Adjoining these counties on the south is Northern California’s Siskiyou County, where ethnic tensions are rising following similar hype about foreign cartel involvement in cannabis cultivation. Hmong immigrants from Laos have been getting in on the cannabis economy—sparking a xenophobic backlash, and blatantly racially targeted enforcement. This, in turn, has sparked protests by Hmong residents.

This points to the potential for ugliness if the situation in Southern Oregon continues in its dystopian trajectory.

Sweetening the legal sector
The Politico account contained one passage that cut to the heart of the dilemma: “Oregon’s weed is some of the cheapest in the nation, and Oregonians predominantly purchase weed from licensed dispensaries. But most of the illicit weed grown in southern Oregon is leaving the state, heading to places where legal weed is still not available for purchase such as New York or Pennsylvania—or where the legal price is still very high, like Chicago and Los Angeles.”
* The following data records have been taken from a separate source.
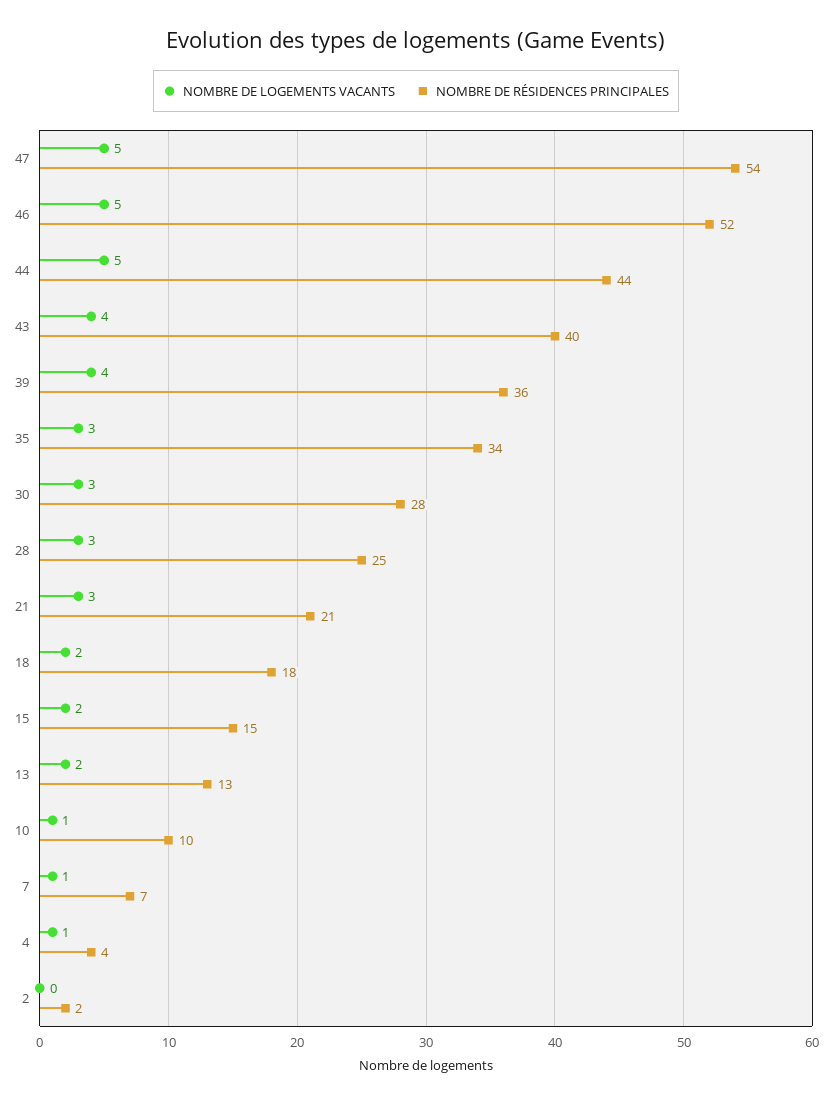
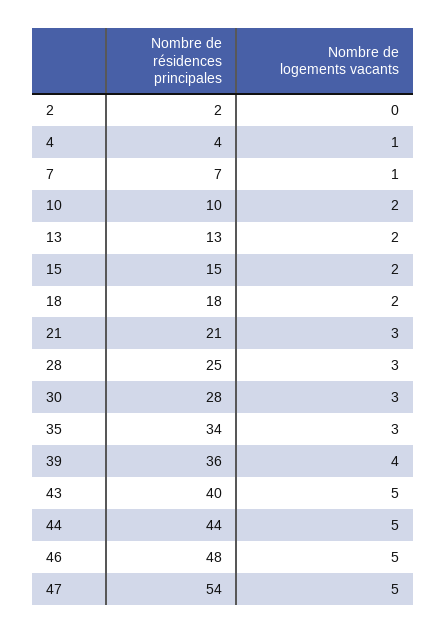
  {
    "NOMBRE DE LOGEMENTS VACANTS": {
      "47": 5,
      "46": 5,
      "44": 5,
-     "43": 4,
+     "43": 5,
      "39": 4,
      "35": 3,
      "30": 3,
      "28": 3,
      "21": 3,
      "18": 2,
      "15": 2,
      "13": 2,
-     "10": 1,
+     "10": 2,
      "7": 1,
      "4": 1,
      "2": 0
    },
    "NOMBRE DE RÉSIDENCES PRINCIPALES": {
      "47": 54,
-     "46": 52,
+     "46": 48,
      "44": 44,
      "43": 40,
      "39": 36,
      "35": 34,
      "30": 28,
      "28": 25,
      "21": 21,
      "18": 18,
      "15": 15,
      "13": 13,
      "10": 10,
      "7": 7,
      "4": 4,
      "2": 2
    }
  }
The OLCC has taken some steps to lift the regulatory burden on the legal sector, which could help make it more competitive. Late last year, the agency promulgated changes that double both the purchasing limit on cannabis flower and the THC maximum for edibles and extracts. As of Jan. 1, customers may buy two ounces of weed at a time—up from one ounce. As of April 1, THC limits for edibles increased from 50 to 100 milligrams per package, and that for extracts from 1,000 to 2,000 milligrams per package.

Very significantly, home delivery is now permitted across municipal and county lines—with the approval of local authorities. Previously, dispensaries were limited to deliveries within the locality where the retailer was located.

But whether these welcome measures are sufficient to meet the enormity of the problem is dubious at best. Industry advocates have been pressing for a legal interstate market to relieve the glut in Oregon’s licensed sector. As long as licensed producers are confined to an in-state market, it is hard to see how they can compete with illicit producers bound by no such restrictions.

This points to the necessity of a national market in order for legalization to really be effective at bringing cannabis in from the cold. Proposals have been floated even by state governors for a common market” among states that have legalized. Whether the federal government will acquiesce in this, of course, is the big question.

Cross-post to Cannabis Now


Photo by GreenwichMeanTime   

Comments

Reader replies from Oregon

Global Ganja Report's picture Brian Hill writes from Oregon:

The Oregon story is well researched and documented, but there’s an important part that is left out, and that is that the traditional (“legacy”) farmer is only being offered $100 or $200 per pound of primo bud. So when you say that the illicit market is “evidently” (but there is no evidence presented) still profitable because high prices are still being paid by large urban black markets, you are blowing smoke. Good pounds of black market are only $600 or $700 in most cities. It costs about $400 to produce a pound and about $300 to get it to market, so please don’t say that the black market is still doing good. The cannabis crash is real across all sectors of the market, except some dispensaries and some aggressive middle people, in the US. That chapter is over. It’s time for something new.
Comment by Global Ganja Report on Aug 8th, 2022 at 11:52 pm

Weinberg responds

Bill Weinberg's picture The existence of a large-scale illicit market is itself evidence that it is profitable. It isn't a question of what the stuff if going for in urban black markets but that sector being open to the grower at all. Legal market confined to in-state sales, which is obviously a limitation.